Need help with a problem based on Maclaurin series

Question

i've been given the following problem : Write the Maclaurin series of function $$h(x) = x*sin(x^2) , x\in R$$ , then find the 19th derivative of $$h(0)$$ and then prove that the maclaurin series of h(x) converges for x = 1 . I have found the maclaurin series for the function , however i am having trouble with the rest of the problem . Can you please explain to me the steps to solve this problem ? Thanks !

Answer 1

$$\sin x=\sum_{n=0}^\infty (-1)^n \frac{x^{2n+1}}{(2n+1)!}$$

$$\sin x^2=\sum_{n=0}^\infty (-1)^n \frac{x^{4n+2}}{(2n+1)!}$$

$$h(x)=\sum_{n=0}^\infty (-1)^n \frac{x^{4n+3}}{(2n+1)!}$$

To find $h^{(19)}(0)$, you only need to take the term $x^{19}$ from the series expansion of $h(x)$, because all terms $x^{k},~k\le 18$ vanish after taking 19-th derivative.

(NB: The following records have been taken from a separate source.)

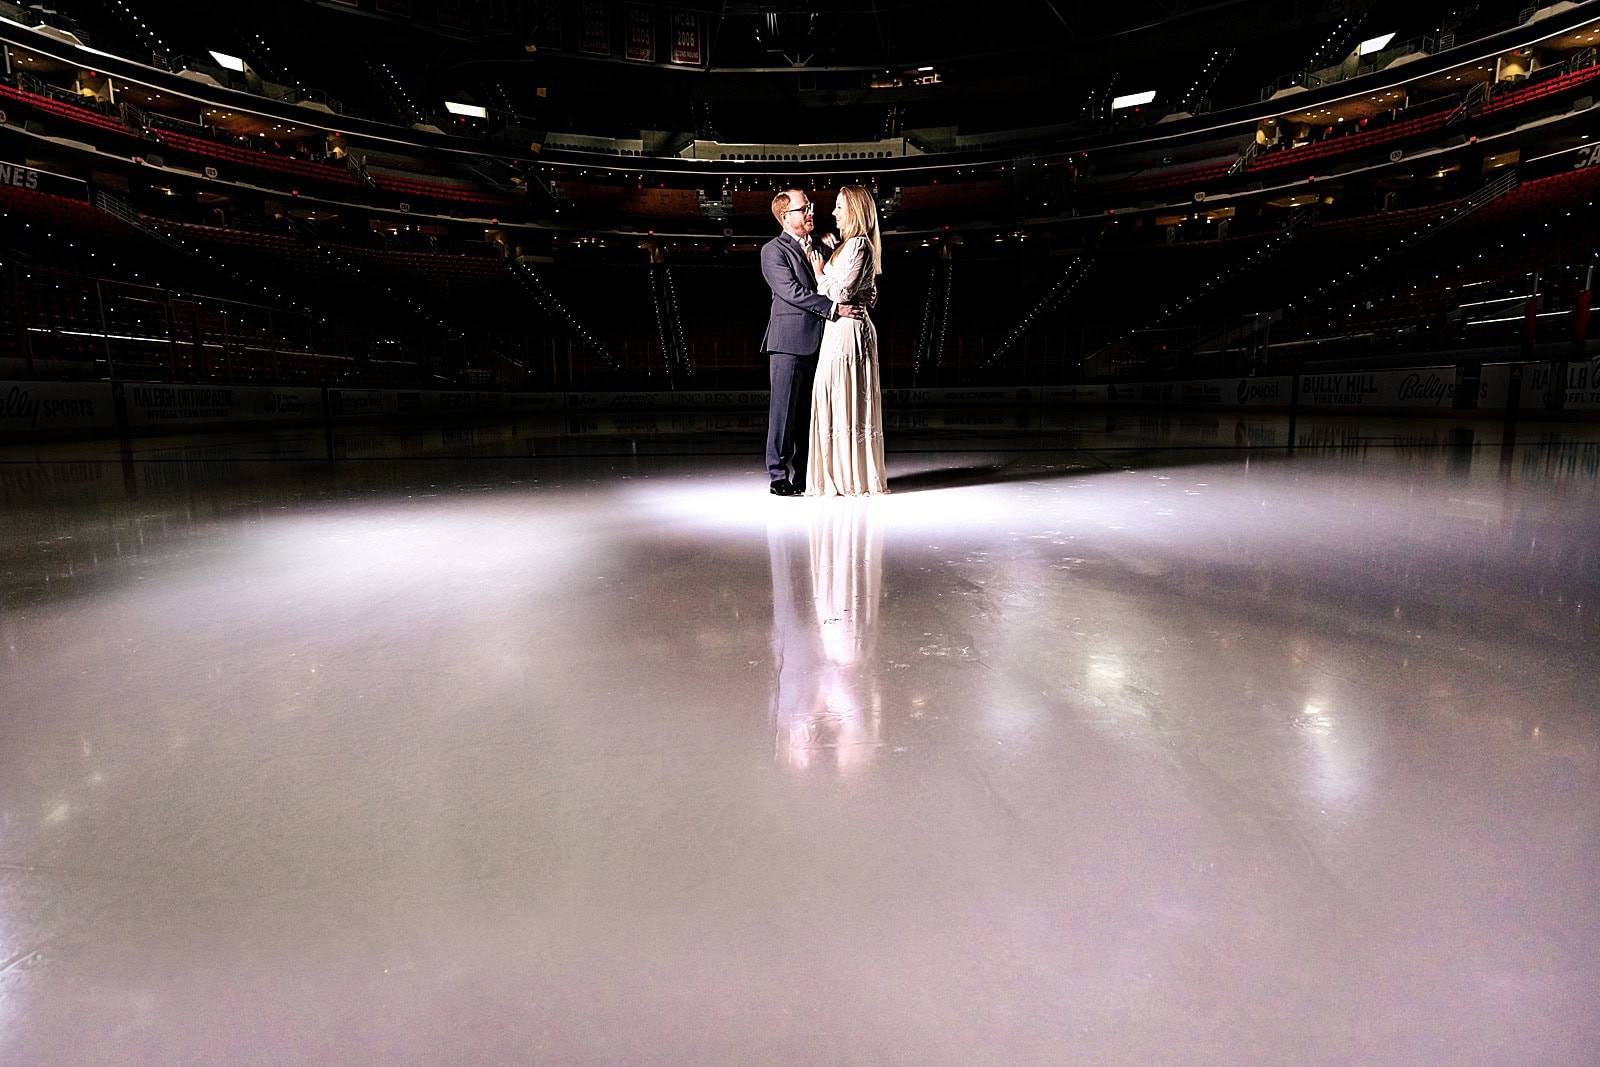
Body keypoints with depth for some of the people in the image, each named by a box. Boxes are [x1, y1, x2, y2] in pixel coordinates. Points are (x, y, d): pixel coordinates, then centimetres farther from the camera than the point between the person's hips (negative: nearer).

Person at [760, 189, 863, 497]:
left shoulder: (818, 248, 20)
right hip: (789, 343, -6)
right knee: (784, 411, -4)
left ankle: (805, 476, 14)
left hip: (818, 342, 6)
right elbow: (792, 292, -14)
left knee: (811, 413, 7)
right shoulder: (773, 250, -1)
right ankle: (779, 476, 2)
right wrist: (834, 308, -20)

And all terms $x^{k},~k\ge 20$ vanish once plug in $x=0$ after you take the 19-th derivative. So we just let $n=4$, and pick up:

$$\frac{x^{19}}{9!}$$

After do the derivative, we get:

$$h^{(19)}(0)=\frac{19!}{9!}$$

Next, at $x=1$, we have the series:

$$\sum_{n=0}^\infty (-1)^n \frac{1}{(2n+1)!}$$

You can prove it is absolutely convergent by using ratio test.